I would be nice to her but in a distant way meaning I would treat her with respect and like a friend but I wouldn´t come close to her like I wouldn´t hug for instance or I wouldn´t go out with her.
- u
I would be polite and respectful but no flirting or any other behavior to lead her on. And I would mention things about other girls to give her hints that I am not interested in her romantically.
If j knew that she likes me I would just let her know I’m not interested in a romantic relationship to establish that boundary. We can be friends and I would expect her to like someone else
I'd be polite with her but wouldn't be friends with her. Because every nice gesture of mine could be mistakenly taken as me being interested in something more than just friends and I wouldn't want her to have any kind of hopes from me.

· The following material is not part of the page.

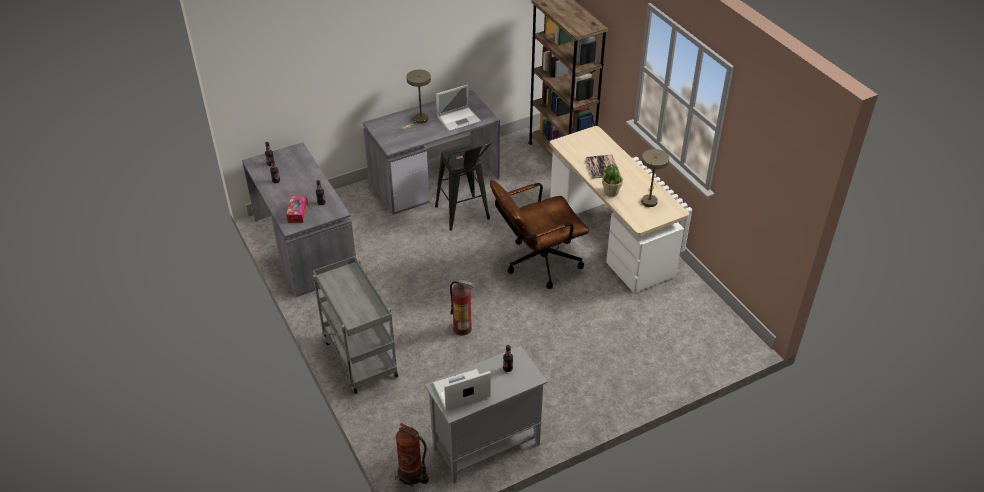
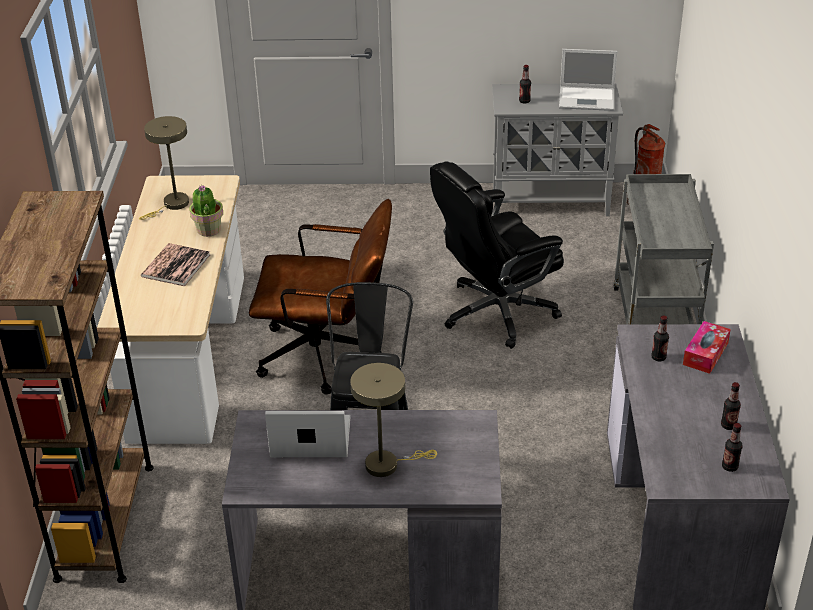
camera: 150 degrees left, 5 degrees down
fire extinguisher [450,279,473,335] -> black office chair [430,161,564,349]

Like a friend. You're either going to be touchy friend but that's fine, since we are close. Or you're that person I befriended, nothing else is going on, you're at arms length. I treat you the same as my other friends, guys and girls alike.
This happened to me a couple of times, not proud of it but I flirted a little bit for the validation but mostly just chose to ignore the majority of their flirting. My honest advice to any guy that thinks that it’s a good idea to do it, don’t do it. I woke up to 37 messages all saying “I love you” and it creeped me the hell out.
I would talk to her, she would understand at some point that I am not interested in dating.
- u
What's our relations to eachother are we friends work mates what?
Friendly but distant. I wouldn't want to lead her on.